Sekarang, proyek Rumah Kebahagiaan yang dikerjain Sarah sendiri, udah dihentikan.
“Kenapa dia bisa tetep tenang setelah Nona Ashley nghentiin proyeknya?”
“Gak ada cara buat nyelesainnya? Dengan cara ini, dia bakal nyakitin hati para karyawan lama yang dipanggil balik.”
“Gak peduli segimana cantiknya dan tenangnya dia keliatan, dia juga pasti panik. Nona Sarah lagi kebakar jari.”
Sarah gak peduli sama rumor yang gak jelas ini.
Sebagai asisten terdekatnya, Emily penasaran, “Nona Sarah, apa saya harus keluar buat jelasin?”
“Seratus orang punya seratus ide. Kamu masih belum ngerti itu?”
Sarah senyum dan gak peduli sama rumornya.
Emily nunggu dokumennya ditandatanganin dan pergi.
Setelah dia keluar kantor, dia pergi ke kamar mandi.
“Dia bilang apa?”
“Dia gak bilang apa-apa. Aku penasaran apa dia tau identitasku yang sebenarnya.”
Setelah Emily pergi, Sarah dapet telpon dari Jose.
Kelihatannya Jose udah gak sabar lagi.
Sarah liat jam. “Paman, aku tau apa yang terjadi di lokasi konstruksi. Tolong tunggu sebentar.”

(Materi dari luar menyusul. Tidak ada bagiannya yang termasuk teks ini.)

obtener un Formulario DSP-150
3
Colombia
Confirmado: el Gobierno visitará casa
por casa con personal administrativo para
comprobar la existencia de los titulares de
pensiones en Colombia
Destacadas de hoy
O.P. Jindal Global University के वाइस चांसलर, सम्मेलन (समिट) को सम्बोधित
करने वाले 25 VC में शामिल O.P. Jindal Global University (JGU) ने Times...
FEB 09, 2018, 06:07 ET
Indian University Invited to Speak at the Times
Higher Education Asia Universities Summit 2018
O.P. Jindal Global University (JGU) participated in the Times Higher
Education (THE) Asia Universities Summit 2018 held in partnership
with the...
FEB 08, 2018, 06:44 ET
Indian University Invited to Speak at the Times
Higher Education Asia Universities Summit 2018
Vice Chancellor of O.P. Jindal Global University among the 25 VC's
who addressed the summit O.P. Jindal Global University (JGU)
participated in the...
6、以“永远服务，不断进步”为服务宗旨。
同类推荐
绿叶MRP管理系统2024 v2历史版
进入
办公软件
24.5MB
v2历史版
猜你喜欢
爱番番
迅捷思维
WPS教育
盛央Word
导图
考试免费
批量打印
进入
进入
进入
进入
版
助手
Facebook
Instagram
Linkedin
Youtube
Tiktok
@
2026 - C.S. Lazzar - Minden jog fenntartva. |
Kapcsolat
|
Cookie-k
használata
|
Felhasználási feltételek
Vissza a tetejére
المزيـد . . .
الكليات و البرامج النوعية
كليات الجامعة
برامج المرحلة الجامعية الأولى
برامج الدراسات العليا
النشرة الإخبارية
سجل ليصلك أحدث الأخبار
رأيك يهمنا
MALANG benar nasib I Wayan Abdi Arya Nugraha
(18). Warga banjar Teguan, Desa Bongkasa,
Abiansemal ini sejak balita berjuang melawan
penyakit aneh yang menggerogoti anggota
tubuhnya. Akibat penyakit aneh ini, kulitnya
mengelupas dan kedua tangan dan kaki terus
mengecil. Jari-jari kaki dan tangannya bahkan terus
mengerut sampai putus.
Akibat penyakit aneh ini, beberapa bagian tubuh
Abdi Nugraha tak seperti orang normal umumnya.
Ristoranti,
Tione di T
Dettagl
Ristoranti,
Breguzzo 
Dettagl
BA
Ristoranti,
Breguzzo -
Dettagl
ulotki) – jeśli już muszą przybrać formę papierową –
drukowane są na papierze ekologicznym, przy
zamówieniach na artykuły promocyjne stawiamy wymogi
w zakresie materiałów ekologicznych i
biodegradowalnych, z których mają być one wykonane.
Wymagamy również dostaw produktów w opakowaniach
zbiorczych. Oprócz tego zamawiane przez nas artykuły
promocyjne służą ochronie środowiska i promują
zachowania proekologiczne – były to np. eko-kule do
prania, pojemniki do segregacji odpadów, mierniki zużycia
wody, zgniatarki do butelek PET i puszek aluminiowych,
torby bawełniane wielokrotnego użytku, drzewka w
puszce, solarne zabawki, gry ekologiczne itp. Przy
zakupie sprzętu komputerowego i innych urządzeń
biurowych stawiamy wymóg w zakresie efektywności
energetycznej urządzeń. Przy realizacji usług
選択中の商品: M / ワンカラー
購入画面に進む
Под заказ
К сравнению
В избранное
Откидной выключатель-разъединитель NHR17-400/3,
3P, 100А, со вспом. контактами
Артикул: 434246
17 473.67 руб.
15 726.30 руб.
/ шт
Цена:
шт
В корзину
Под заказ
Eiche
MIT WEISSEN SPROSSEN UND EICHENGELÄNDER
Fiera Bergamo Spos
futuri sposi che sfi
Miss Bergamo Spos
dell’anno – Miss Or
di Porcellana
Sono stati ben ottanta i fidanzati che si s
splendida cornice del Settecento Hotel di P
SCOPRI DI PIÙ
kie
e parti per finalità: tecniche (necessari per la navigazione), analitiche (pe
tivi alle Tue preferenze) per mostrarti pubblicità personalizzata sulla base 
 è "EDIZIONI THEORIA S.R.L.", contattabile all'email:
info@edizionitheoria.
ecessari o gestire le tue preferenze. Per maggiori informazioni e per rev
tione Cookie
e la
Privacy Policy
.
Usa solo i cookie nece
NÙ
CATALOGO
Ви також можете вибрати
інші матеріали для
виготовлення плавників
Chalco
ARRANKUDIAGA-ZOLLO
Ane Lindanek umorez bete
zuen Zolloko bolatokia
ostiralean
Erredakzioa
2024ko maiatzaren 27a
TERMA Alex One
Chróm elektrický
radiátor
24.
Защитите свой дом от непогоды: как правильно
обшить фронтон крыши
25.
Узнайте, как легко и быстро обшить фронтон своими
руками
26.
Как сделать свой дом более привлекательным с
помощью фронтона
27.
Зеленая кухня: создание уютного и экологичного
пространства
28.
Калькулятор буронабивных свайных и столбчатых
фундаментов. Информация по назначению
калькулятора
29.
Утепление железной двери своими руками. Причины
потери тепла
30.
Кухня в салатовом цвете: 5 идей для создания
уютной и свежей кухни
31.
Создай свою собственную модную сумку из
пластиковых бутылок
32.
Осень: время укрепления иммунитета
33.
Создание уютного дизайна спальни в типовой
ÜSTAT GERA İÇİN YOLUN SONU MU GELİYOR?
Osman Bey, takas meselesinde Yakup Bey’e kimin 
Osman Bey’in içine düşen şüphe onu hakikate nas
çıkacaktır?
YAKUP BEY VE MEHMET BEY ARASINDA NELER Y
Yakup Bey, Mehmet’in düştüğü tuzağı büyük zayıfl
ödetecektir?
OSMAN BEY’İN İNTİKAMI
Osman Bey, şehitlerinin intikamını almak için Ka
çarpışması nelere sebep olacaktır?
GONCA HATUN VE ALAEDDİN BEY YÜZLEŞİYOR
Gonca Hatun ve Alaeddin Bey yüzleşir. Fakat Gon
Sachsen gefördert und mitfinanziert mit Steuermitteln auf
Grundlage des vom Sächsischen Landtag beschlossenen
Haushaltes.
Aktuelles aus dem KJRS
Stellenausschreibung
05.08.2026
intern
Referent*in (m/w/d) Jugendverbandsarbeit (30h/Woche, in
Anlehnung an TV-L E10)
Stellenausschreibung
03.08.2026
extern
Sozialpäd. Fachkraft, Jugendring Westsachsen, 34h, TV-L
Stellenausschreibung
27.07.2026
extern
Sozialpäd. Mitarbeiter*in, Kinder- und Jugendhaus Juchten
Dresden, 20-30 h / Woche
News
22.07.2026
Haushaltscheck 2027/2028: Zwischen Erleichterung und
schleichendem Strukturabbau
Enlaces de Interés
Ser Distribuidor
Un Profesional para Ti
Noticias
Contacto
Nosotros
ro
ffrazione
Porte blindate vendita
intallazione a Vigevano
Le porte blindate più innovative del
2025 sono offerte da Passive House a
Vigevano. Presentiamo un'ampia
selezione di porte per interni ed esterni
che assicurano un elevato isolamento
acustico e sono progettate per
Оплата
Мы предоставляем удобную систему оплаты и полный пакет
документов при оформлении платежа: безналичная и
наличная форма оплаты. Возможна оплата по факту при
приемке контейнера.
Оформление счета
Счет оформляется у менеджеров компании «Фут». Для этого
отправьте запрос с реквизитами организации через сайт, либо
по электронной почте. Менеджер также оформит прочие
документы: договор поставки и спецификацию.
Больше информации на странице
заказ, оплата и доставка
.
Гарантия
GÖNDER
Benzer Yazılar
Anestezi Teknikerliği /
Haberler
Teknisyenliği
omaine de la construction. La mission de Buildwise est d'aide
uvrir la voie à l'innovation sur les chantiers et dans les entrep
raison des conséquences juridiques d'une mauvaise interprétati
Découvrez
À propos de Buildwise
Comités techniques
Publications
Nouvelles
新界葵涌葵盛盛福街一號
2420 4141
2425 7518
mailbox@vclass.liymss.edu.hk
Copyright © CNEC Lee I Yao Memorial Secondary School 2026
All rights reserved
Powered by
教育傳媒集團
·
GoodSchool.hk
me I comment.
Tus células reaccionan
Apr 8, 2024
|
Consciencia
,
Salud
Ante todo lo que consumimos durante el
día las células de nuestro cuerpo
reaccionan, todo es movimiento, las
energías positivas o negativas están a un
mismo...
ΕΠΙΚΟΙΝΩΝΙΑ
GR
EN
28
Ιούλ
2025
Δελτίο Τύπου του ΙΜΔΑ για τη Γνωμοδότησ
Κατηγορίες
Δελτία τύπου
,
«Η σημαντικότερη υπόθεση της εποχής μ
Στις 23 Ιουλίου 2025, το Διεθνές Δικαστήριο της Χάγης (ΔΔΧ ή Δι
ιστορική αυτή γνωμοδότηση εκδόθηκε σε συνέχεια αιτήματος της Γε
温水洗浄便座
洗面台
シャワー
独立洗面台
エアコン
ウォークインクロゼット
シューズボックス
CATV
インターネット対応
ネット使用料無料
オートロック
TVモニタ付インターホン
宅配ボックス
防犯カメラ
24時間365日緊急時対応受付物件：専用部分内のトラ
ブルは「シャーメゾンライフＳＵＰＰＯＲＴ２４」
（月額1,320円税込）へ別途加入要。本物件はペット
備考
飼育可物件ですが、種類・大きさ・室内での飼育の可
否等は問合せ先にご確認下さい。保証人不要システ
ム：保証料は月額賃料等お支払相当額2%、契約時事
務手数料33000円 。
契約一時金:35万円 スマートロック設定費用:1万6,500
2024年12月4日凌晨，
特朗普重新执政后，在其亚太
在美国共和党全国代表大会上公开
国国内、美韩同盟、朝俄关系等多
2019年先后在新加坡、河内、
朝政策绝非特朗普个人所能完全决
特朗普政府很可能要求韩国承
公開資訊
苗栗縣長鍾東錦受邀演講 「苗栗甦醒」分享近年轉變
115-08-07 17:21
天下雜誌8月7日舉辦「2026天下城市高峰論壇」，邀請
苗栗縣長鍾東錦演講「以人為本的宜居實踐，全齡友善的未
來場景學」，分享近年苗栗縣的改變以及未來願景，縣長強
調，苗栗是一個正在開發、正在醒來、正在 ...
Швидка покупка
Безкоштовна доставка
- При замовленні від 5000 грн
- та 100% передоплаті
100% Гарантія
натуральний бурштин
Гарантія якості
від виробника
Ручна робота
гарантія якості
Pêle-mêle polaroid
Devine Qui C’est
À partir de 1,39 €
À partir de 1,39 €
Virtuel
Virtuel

“Sarah, udah berapa lama? Kamu bahkan belum punya solusi?”
“Aku langsung ke lokasi konstruksi sekarang dan kita ketemu dan ngobrol aja.” Sarah senyum dan bilang.
Jose gak percaya sama dia, “Sarah, jangan bohongin kita.”
“Jangan khawatir, Paman, aku hampir sampe. Tolong inget buat rapihin penampilan kamu!”
Terus dia nutup telponnya.
Jose bingung. “Dia lagi ngapain sih? Bikin penasaran!”
Beberapa karyawan veteran lainnya juga dateng, “Nona Sarah bilang apa?”
Jose ngibas-ngibasin hpnya dengan marah, “Dia nutup telpon!”
Tiba-tiba, ada suara mobil berhenti di depan pintu, dan pintunya dibuka. Suara obrolan dateng dari luar rumah.
Beberapa orang saling pandang, “Ada apa nih?”
Saat itu, di luar pintu, seorang pria dengan kamera multimedia lagi motret seorang wanita pake pakaian formal.
“Selamat siang, pemirsa. Saya seorang wartawan dari Raleigh Times. Kita sekarang ada di lokasi konstruksi Apartemen Paruh Baya Bahagia yang dibangun bersama oleh Pemerintah Kota Raleigh dan Davis Enterprise tahun ini.”
Jose dan beberapa karyawan lama semuanya peduli sama berita TV di Raleigh. Denger kata-kata pembuka, mereka langsung ngerti siapa mereka.
Tapi kenapa wartawan TV tiba-tiba dateng berkunjung?
“Halo, saya Sarah, pemimpin proyek Rumah Kebahagiaan dari Davis Group.”